The fundamental understanding of CASP-like proteins gained from Arabidopsis research offers several promising avenues for crop improvement:

Enhanced Nutrient Use Efficiency:

• Modifying CASP expression could fine-tune Casparian strip permeability to optimize nutrient uptake in crops

• Targeted engineering of CASP proteins could enhance nitrogen and phosphorus acquisition in low-fertility soils

• Research in Arabidopsis has established that CASP proteins are crucial for forming extracellular diffusion barriers that regulate nutrient transport

Improved Water Use Efficiency:

• Strategic modifications of CASP function could optimize water uptake and retention

• Enhanced Casparian strips could reduce uncontrolled water loss during drought stress

• Translating findings from Arabidopsis to crops requires understanding orthologous CASP functions in species like rice, wheat, and maize

Stress Resistance Development:

• Reinforced Casparian strips through CASP engineering could improve resistance to salt and heavy metal stresses

• Modified cell wall-membrane attachments might enhance mechanical resistance to pathogen invasion

Translational Approaches from Arabidopsis to Crops:

• Identify orthologous CASP genes in crop species through comparative genomics

• Characterize expression patterns in crop root tissues using transcriptomics

• Generate targeted modifications using CRISPR-Cas9 based on Arabidopsis functional data

• Develop crop-specific promoters for precise spatiotemporal expression

The extensive knowledge base developed in Arabidopsis provides a robust framework for translating CASP function discoveries to crops, as Arabidopsis research has proven valuable for translational applications in agriculture . The fundamental discoveries about CASP proteins' roles in forming protein exclusion zones and organizing lignification processes provide mechanistic insights that can guide precision crop engineering.

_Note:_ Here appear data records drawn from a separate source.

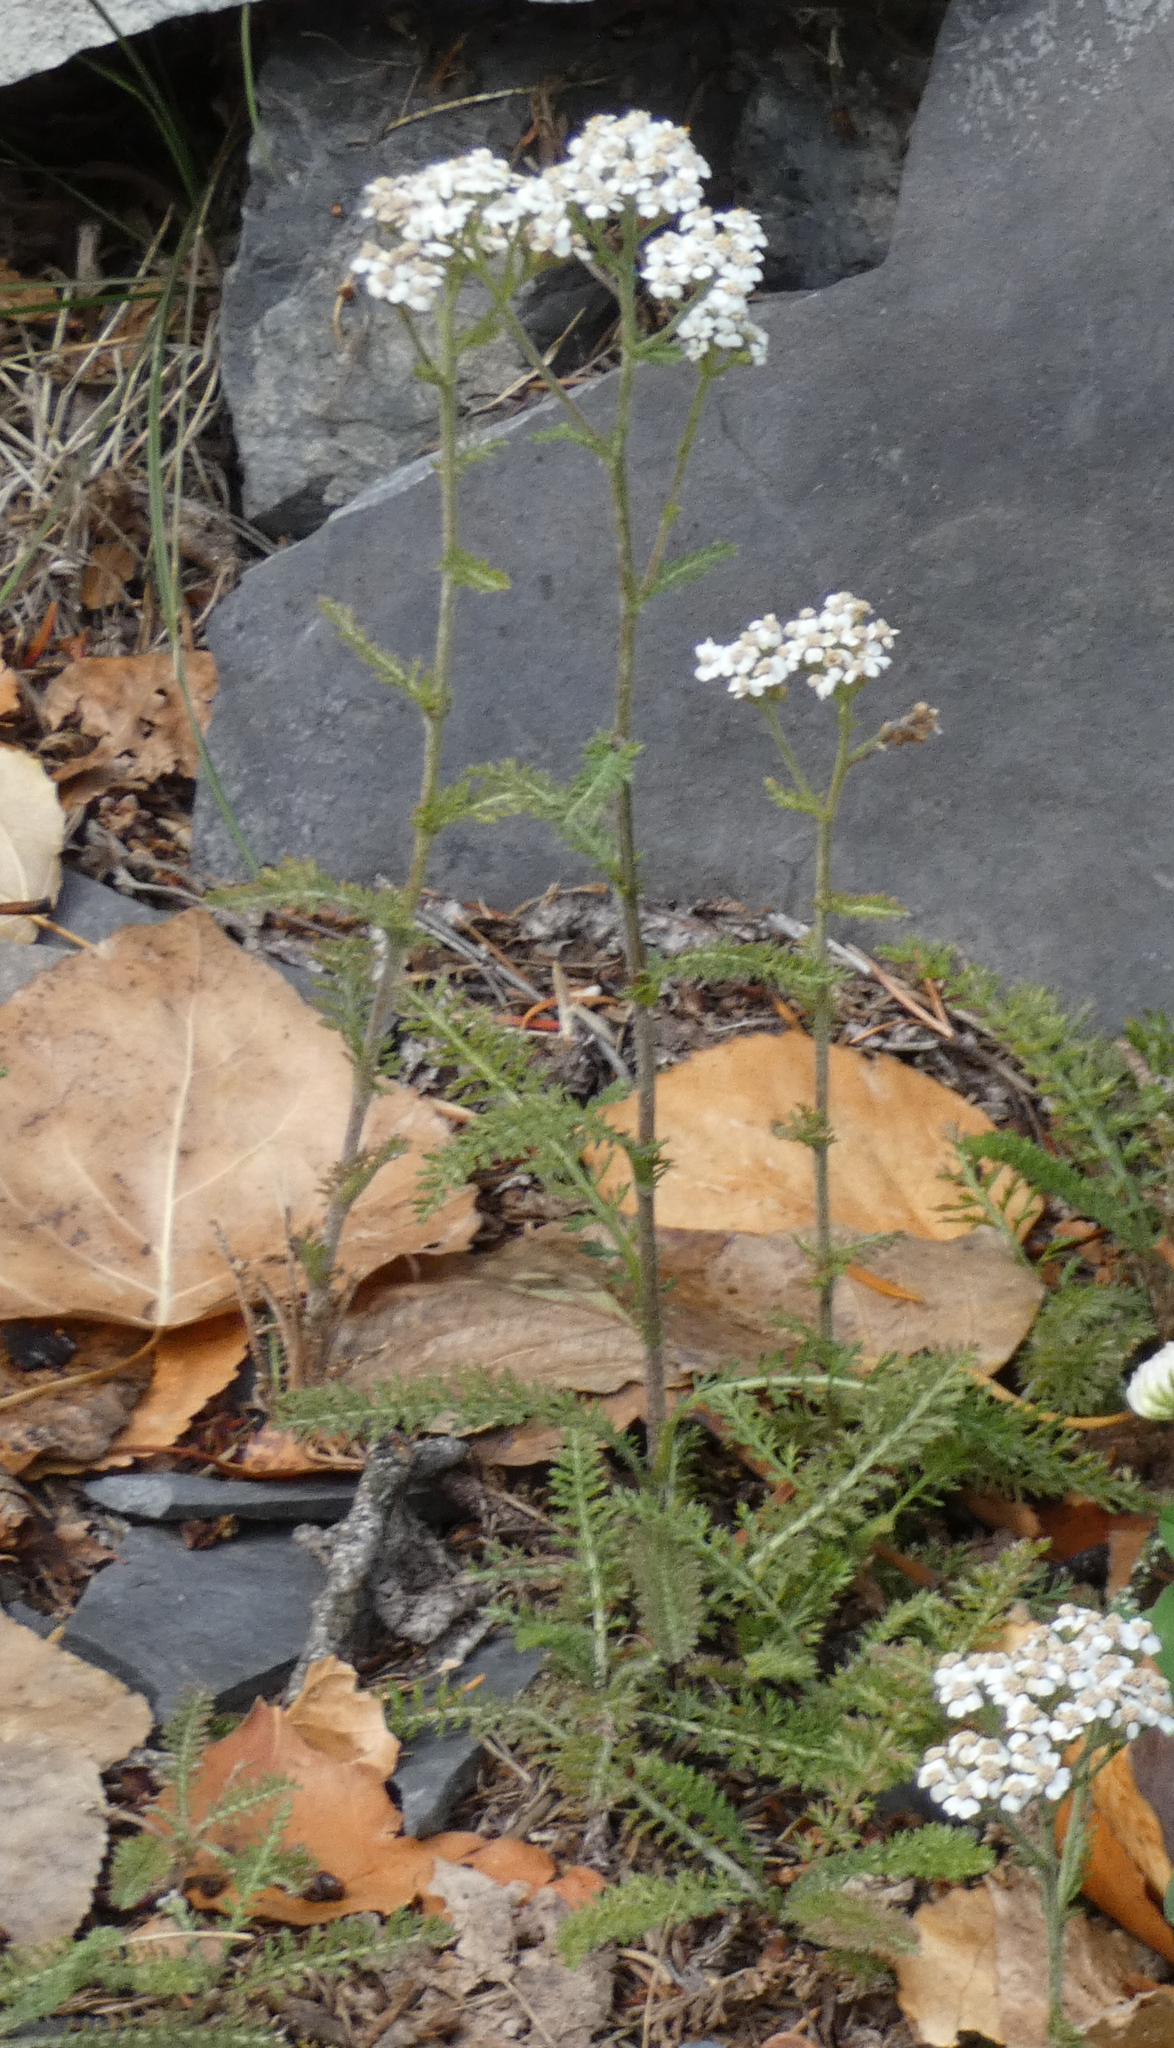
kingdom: Plantae
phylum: Tracheophyta
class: Magnoliopsida
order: Asterales
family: Asteraceae
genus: Achillea
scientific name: Achillea millefolium
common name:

What emerging technologies will advance our understanding of CASP-like protein function?

Several cutting-edge technologies hold promise for deepening our understanding of CASP-like protein function:

Cryo-Electron Microscopy (Cryo-EM):

• Could resolve the high-resolution structure of CASP protein complexes in membrane environments

• May reveal how CASP proteins associate to form exclusion domains and interact with cell wall components

• Challenges include purifying sufficient quantities of stable protein complexes

Single-Cell Transcriptomics and Proteomics:

• Will provide unprecedented resolution of CASP expression dynamics during root development

• Can identify cell-type specific co-expression networks to predict functional partners

• May reveal regulatory mechanisms controlling CASP expression in response to environmental stimuli

Live-Cell Super-Resolution Microscopy:

• Techniques like MINFLUX and 3D-STORM could visualize CASP domain formation at nanometer resolution

• Will allow real-time visualization of protein exclusion processes described in A. thaliana studies

• Could capture dynamic interactions between CASP proteins and vesicle tethering factors like RabA-GTPases

In vitro Reconstitution Systems:

• Synthetic membrane systems with purified components to reconstitute CASP domain formation

• Could test minimal requirements for CASP-mediated protein exclusion and membrane domain organization

• May allow manipulation of membrane composition to study lipid influences on CASP function

Integrative Structural Biology:

• Combining X-ray crystallography, NMR, SAXS, and computational modeling

• Will provide comprehensive structural models of CASP proteins in native-like environments

• Could reveal conformational changes during CASP complex assembly and membrane domain formation

These technologies will help address fundamental questions about how CASP proteins like ARALYDRAFT_493323 organize into domains that display protein exclusion and cell wall attachment properties, ultimately advancing our understanding of plant membrane biology and cell wall development.